Paradoxically, the objects obtained from the Fuegians who were kidnapped and exhibited in human zoos contain great anthropological value despite their deplorable method of acquisition. Their value lies in their actual everyday use. This is in contrast to objects obtained by commercial ships, which took advantage of their journeys to buy rarities and thus increase their coffers from the extraction of resources such as gold, meat, wool, fat, wood, and furs. Thus, the objects sold were simulated and adapted for trade. Among the indigenous people, however, real personal items were normally carefully transported by their owners, destroyed, or buried with them upon their death.
Martin Gusinde, an Austrian missionary and ethnologist, dedicated much of his life to studying the inhabitants of Patagonia, describing, among other things, the devastating impact that colonization and economic exploitation had on these peoples. His vast work extensively describes the objects obtained in his four expeditions between 1918 and 1924.

• _Items_:
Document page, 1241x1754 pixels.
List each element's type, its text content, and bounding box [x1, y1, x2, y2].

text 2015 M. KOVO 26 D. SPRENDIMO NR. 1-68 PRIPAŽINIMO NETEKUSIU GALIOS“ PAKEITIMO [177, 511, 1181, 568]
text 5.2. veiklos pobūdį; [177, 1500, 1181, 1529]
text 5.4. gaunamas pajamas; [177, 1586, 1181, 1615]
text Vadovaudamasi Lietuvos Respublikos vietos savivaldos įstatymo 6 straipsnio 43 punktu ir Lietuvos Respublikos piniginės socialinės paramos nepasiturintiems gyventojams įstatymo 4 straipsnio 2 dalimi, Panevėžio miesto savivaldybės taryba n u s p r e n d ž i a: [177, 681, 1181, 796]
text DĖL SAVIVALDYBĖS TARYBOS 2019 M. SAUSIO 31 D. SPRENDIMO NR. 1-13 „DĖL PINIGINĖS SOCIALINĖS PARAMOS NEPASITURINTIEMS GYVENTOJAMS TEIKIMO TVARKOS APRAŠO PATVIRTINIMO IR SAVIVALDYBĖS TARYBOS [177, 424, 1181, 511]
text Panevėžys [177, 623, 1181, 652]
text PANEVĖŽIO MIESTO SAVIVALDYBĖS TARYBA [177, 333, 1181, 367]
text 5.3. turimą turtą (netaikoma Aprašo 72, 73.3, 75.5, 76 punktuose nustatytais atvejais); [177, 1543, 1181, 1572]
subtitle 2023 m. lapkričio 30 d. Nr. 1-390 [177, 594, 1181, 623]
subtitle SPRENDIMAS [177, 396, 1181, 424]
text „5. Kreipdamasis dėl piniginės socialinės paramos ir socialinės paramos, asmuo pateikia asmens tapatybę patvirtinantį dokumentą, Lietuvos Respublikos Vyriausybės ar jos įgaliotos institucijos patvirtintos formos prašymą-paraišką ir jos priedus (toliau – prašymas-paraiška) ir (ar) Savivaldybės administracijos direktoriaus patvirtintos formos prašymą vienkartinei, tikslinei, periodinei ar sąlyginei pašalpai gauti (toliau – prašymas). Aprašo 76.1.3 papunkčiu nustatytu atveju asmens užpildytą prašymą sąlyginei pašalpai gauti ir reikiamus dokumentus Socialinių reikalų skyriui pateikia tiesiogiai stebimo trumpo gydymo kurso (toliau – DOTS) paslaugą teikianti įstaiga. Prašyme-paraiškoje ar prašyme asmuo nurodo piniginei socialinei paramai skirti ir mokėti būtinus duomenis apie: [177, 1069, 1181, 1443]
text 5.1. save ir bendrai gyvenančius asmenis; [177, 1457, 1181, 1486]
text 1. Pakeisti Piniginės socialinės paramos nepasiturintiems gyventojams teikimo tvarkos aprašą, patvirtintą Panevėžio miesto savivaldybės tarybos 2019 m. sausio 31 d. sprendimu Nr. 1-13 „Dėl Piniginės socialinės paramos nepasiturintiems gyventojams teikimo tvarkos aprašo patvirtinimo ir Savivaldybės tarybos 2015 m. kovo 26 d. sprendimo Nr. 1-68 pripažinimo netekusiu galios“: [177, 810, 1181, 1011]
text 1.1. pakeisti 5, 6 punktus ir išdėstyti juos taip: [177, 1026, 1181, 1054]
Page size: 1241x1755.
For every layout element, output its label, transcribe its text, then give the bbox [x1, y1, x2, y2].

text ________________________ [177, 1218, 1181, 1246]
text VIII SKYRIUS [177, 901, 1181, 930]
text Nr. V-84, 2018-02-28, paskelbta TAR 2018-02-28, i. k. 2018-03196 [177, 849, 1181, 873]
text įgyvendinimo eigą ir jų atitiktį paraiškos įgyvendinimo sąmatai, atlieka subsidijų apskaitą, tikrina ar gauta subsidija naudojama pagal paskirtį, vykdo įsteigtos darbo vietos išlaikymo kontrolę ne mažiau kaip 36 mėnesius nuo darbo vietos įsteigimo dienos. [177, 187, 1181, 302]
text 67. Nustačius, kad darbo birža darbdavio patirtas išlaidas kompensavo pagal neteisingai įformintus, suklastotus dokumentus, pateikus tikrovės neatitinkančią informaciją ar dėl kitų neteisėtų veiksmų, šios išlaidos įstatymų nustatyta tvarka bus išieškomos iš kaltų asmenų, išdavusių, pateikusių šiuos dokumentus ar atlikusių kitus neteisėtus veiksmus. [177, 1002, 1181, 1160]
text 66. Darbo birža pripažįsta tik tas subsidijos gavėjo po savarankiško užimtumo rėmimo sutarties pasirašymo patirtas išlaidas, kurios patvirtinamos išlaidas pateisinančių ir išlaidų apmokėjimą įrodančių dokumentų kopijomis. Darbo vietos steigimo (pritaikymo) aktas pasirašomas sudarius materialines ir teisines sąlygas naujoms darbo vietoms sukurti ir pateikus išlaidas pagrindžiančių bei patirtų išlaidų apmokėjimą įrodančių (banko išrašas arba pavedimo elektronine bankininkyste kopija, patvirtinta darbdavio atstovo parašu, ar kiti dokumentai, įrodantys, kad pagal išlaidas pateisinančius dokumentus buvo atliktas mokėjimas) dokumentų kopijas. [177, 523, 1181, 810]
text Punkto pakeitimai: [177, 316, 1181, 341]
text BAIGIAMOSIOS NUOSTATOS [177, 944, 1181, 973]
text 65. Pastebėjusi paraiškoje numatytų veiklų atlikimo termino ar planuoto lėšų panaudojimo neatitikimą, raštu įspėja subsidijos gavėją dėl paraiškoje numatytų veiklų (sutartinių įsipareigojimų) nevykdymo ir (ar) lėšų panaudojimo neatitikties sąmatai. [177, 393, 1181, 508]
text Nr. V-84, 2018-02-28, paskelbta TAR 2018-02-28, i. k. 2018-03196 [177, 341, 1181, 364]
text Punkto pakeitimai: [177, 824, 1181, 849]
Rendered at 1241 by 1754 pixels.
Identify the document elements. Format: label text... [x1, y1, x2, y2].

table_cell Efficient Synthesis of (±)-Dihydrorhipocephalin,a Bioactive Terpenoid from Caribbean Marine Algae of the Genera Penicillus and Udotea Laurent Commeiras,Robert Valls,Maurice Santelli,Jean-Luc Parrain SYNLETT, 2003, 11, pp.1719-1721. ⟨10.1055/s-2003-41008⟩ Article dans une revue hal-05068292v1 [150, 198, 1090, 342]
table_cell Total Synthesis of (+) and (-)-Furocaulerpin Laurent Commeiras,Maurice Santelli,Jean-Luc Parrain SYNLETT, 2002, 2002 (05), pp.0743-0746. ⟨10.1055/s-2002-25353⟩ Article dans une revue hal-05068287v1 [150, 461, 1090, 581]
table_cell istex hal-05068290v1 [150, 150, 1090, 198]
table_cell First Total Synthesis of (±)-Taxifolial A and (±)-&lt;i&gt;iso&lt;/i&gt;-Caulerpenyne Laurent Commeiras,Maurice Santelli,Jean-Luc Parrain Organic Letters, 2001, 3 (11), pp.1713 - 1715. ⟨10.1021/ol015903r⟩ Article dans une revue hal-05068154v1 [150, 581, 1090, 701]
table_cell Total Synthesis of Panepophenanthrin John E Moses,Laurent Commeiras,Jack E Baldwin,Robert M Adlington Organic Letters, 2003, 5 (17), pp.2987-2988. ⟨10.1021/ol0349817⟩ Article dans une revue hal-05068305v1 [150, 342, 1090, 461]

• _Your tasks_:
[a] Edit the records, taking the lines that start with the line containing "text 2015 M." and go on through the line containing "text 5.1. save", and return only those lines with "SPRENDIMAS" replaced by "NUTARIMAS" and all else unchanged.
[b] Resume the passage on Fuegian objects and Patagonian ethnography from the point where it stops.

• _Results by task_:
[a]
text 2015 M. KOVO 26 D. SPRENDIMO NR. 1-68 PRIPAŽINIMO NETEKUSIU GALIOS“ PAKEITIMO [177, 511, 1181, 568]
text 5.2. veiklos pobūdį; [177, 1500, 1181, 1529]
text 5.4. gaunamas pajamas; [177, 1586, 1181, 1615]
text Vadovaudamasi Lietuvos Respublikos vietos savivaldos įstatymo 6 straipsnio 43 punktu ir Lietuvos Respublikos piniginės socialinės paramos nepasiturintiems gyventojams įstatymo 4 straipsnio 2 dalimi, Panevėžio miesto savivaldybės taryba n u s p r e n d ž i a: [177, 681, 1181, 796]
text DĖL SAVIVALDYBĖS TARYBOS 2019 M. SAUSIO 31 D. SPRENDIMO NR. 1-13 „DĖL PINIGINĖS SOCIALINĖS PARAMOS NEPASITURINTIEMS GYVENTOJAMS TEIKIMO TVARKOS APRAŠO PATVIRTINIMO IR SAVIVALDYBĖS TARYBOS [177, 424, 1181, 511]
text Panevėžys [177, 623, 1181, 652]
text PANEVĖŽIO MIESTO SAVIVALDYBĖS TARYBA [177, 333, 1181, 367]
text 5.3. turimą turtą (netaikoma Aprašo 72, 73.3, 75.5, 76 punktuose nustatytais atvejais); [177, 1543, 1181, 1572]
subtitle 2023 m. lapkričio 30 d. Nr. 1-390 [177, 594, 1181, 623]
subtitle NUTARIMAS [177, 396, 1181, 424]
text „5. Kreipdamasis dėl piniginės socialinės paramos ir socialinės paramos, asmuo pateikia asmens tapatybę patvirtinantį dokumentą, Lietuvos Respublikos Vyriausybės ar jos įgaliotos institucijos patvirtintos formos prašymą-paraišką ir jos priedus (toliau – prašymas-paraiška) ir (ar) Savivaldybės administracijos direktoriaus patvirtintos formos prašymą vienkartinei, tikslinei, periodinei ar sąlyginei pašalpai gauti (toliau – prašymas). Aprašo 76.1.3 papunkčiu nustatytu atveju asmens užpildytą prašymą sąlyginei pašalpai gauti ir reikiamus dokumentus Socialinių reikalų skyriui pateikia tiesiogiai stebimo trumpo gydymo kurso (toliau – DOTS) paslaugą teikianti įstaiga. Prašyme-paraiškoje ar prašyme asmuo nurodo piniginei socialinei paramai skirti ir mokėti būtinus duomenis apie: [177, 1069, 1181, 1443]
text 5.1. save ir bendrai gyvenančius asmenis; [177, 1457, 1181, 1486]

[b]
As a member of the religious order of the Missionaries of the Divine Word and a disciple of the Catholic priest, linguist, and ethnologist Wilhelm Schmidt, he oriented his reflections and conclusions towards the verification of the theory of primitive monotheism. This line of thought was based on the belief that primitive religion, that is, of almost all tribal peoples, began with an essentially monotheistic concept. The pressure to verify this theory, along with the brevity of his travels (although numerous), forced the exchange of animals, tobacco, or clothing to obtain objects and information from classified traditions and rites. This was the case with the Hain initiation ceremony, which he was able to document after paying 360 lambs.
The advance of civilization revealed the secret of the lodge, so jealously guarded by countless generations. Women learned of the deception, and the Indians were induced, with some money, to perform comedies before audiences of scientists. I have seen photographs in which the actors appear with short hair and painted as they never were in my time (Lucas Bridges, 1952; 438-39).
Analyzing the Gusinde collection, one observes masks of a size that does not correspond to that of adults for whom these masks are intended in secret ritual ceremonies. Their size seems to be an adaptation from the sacred rite to the exchange rite, where the anxiety of the collector and the need of the provider, in this case, a product, prevail. For this reason, the Gusinde collection should be observed carefully, without demeaning it but analyzing it in its proper context.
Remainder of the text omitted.